Records —
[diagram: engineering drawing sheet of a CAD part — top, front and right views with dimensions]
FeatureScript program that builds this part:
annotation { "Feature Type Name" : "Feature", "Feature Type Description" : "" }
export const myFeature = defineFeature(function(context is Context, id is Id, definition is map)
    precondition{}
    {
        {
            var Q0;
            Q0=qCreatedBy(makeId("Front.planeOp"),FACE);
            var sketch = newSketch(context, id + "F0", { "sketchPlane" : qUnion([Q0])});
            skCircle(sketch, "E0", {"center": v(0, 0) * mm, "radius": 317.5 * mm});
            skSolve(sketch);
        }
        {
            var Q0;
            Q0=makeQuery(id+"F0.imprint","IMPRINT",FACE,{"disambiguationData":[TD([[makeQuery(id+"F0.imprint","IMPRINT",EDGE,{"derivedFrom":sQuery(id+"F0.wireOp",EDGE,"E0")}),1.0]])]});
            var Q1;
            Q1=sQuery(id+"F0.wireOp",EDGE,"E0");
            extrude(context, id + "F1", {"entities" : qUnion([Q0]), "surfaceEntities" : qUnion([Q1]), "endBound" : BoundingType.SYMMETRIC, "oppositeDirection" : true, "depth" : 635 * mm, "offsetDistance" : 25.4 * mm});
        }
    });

PROBLEM DETAILS —
Render the listing above as a JSON array of strings, one string per line, omitting any blank lines.

OUTPUT BELOW —
[
  "[diagram: engineering drawing sheet of a CAD part — top, front and right views with dimensions]",
  "FeatureScript program that builds this part:",
  "annotation { \"Feature Type Name\" : \"Feature\", \"Feature Type Description\" : \"\" }",
  "export const myFeature = defineFeature(function(context is Context, id is Id, definition is map)",
  "    precondition{}",
  "    {",
  "        {",
  "            var Q0;",
  "            Q0=qCreatedBy(makeId(\"Front.planeOp\"),FACE);",
  "            var sketch = newSketch(context, id + \"F0\", { \"sketchPlane\" : qUnion([Q0])});",
  "            skCircle(sketch, \"E0\", {\"center\": v(0, 0) * mm, \"radius\": 317.5 * mm});",
  "            skSolve(sketch);",
  "        }",
  "        {",
  "            var Q0;",
  "            Q0=makeQuery(id+\"F0.imprint\",\"IMPRINT\",FACE,{\"disambiguationData\":[TD([[makeQuery(id+\"F0.imprint\",\"IMPRINT\",EDGE,{\"derivedFrom\":sQuery(id+\"F0.wireOp\",EDGE,\"E0\")}),1.0]])]});",
  "            var Q1;",
  "            Q1=sQuery(id+\"F0.wireOp\",EDGE,\"E0\");",
  "            extrude(context, id + \"F1\", {\"entities\" : qUnion([Q0]), \"surfaceEntities\" : qUnion([Q1]), \"endBound\" : BoundingType.SYMMETRIC, \"oppositeDirection\" : true, \"depth\" : 635 * mm, \"offsetDistance\" : 25.4 * mm});",
  "        }",
  "    });"
]